Magruder attacked at 9:00 AM in a skirmish. His main attack was not launched until 5:00 PM, Magruder realizing he was heavily outnumbered, 14,000 to 26,000. Jackson did not attack, spending his time repairing bridges over the Chickahominy, and confused by a badly garbled order from Lee that caused him to think that he was ordered to stay north of the Chickahominy. The battle was a bloody stalemate, with about 1500 casualties. The Union army continued to retreat abandoning 2500 wounded in Savage’s Station. Jackson got across the Chickahominy at 2;30 AM on June 30, far to late to participate in the battle or prevent the retreat of the Union army. It is hard to believe that the Jackson who performed so ineptly in the Seven Days was the same man who had performed so brilliantly in the Valley just a few weeks before.
Here is General Lee’s report on the battle of Savage’s Station which was written on March 6, 1863:
BATTLE OF SAVAGE STATION
Early on the 29th Longstreet and A. P. Hill were ordered to recross the Chickahominy at New Bridge, and move by the Darbytown to the Long Bridge road.
Maj. R. K. Meade and Lieut. S. R. Johnston, the Engineers, attached to General Longstreet’s division, who had been sent to reconnoiter, found, about sunrise, the work on the upper extremity of the enemy’s line of intrenchments abandoned.
Generals Huger and Magruder were immediately ordered in pursuit, the former by the Charles City road, so as to take the Federal Army in flank, and the latter by the Williamsburg road, to attack its rear. Jackson was directed to cross at Grapevine Bridge and move down the south side of the Chickahominy. Magruder and Huger found the whole line of works deserted and large quantities of military stores of every description abandoned or destroyed.

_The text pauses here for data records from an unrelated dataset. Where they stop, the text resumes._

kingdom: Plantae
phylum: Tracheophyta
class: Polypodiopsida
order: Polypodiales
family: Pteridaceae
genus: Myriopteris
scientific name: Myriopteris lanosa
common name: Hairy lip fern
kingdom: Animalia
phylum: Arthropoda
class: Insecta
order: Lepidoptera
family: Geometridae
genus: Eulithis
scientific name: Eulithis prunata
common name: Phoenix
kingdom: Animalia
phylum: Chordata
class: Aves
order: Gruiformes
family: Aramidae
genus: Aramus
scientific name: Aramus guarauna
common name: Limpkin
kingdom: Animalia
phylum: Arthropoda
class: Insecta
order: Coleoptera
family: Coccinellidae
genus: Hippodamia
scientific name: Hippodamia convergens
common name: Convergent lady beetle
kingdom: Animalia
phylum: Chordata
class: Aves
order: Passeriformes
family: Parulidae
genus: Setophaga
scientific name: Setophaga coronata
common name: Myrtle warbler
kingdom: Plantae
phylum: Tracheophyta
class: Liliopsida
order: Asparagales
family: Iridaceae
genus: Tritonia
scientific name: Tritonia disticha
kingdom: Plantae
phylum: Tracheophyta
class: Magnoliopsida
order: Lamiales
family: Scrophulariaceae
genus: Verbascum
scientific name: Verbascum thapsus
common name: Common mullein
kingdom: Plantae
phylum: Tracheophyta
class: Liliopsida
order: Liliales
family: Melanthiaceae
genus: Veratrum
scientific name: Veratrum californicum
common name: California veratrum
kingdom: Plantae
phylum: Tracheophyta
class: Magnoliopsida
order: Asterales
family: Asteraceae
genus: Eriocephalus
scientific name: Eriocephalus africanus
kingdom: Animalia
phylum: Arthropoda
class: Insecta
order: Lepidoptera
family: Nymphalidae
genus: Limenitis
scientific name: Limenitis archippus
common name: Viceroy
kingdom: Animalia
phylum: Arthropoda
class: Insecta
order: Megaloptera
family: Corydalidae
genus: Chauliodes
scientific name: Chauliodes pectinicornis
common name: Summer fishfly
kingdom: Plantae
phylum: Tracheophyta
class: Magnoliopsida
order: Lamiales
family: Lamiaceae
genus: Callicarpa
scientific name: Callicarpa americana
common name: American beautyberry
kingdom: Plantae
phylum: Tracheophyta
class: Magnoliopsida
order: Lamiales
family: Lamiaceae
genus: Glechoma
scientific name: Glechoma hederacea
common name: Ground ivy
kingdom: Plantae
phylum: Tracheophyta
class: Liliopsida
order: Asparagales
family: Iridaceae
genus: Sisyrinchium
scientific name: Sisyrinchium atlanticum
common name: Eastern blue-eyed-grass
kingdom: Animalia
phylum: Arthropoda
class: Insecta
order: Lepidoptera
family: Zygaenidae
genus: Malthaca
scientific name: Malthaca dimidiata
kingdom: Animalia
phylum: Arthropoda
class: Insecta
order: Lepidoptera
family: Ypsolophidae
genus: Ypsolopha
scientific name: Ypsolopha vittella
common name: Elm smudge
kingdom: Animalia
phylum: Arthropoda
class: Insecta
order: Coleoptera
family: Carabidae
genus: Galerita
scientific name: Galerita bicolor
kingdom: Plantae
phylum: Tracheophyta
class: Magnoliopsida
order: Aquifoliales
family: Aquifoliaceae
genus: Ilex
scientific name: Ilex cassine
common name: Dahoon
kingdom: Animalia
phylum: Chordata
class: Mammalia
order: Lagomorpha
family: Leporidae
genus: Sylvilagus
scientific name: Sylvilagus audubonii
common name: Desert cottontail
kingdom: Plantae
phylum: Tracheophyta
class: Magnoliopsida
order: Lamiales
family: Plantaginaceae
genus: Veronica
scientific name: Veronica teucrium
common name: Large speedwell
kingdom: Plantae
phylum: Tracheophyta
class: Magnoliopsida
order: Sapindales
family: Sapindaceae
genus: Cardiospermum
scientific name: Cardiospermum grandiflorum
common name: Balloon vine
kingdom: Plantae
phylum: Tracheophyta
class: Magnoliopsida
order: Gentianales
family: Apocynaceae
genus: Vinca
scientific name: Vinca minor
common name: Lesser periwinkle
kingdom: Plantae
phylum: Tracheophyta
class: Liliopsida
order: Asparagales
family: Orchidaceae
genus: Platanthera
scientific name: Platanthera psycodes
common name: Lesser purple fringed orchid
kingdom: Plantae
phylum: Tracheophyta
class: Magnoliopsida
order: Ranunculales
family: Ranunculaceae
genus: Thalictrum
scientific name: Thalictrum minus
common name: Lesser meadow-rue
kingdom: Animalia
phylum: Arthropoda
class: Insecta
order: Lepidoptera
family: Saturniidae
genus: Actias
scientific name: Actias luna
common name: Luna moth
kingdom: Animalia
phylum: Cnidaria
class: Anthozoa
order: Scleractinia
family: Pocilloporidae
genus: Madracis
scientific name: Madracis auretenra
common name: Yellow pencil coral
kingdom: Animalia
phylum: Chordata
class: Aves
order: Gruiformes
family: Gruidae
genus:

The former reached the vicinity of Savage Station about noon, where he came upon the rear guard of the retreating army. Being informed that the enemy was advancing, he halted and sent for re-enforcements. Two brigades of Huger’s division were ordered to his support, but subsequently withdrawn, it being apparent that the force in Magruder’s front was covering the retreat of the main body. Jackson’s route led to the flank and rear of Savage Station, but he was delayed by the necessity of reconstructing Grapevine Bridge. Late in the afternoon Magruder attacked the enemy with one of his divisions and two regiments of another. A severe action ensued and continued about two hours, when it was terminated by night.
The troops displayed great, gallantry and inflicted heavy loss upon the enemy; but, owing to the lateness of the hour and the small force employed, the result was not decisive, and the enemy continued his retreat under cover of darkness, leaving several hundred prisoners, with his dead and wounded, in our hands.
At Savage Station were found about 2,500 men in hospital and a large amount of property. Stores of much value had been destroyed, including the necessary medical supplies for the sick and wounded. But the time gained enabled the retreating column to cross White Oak Swamp without interruption and destroy the bridge.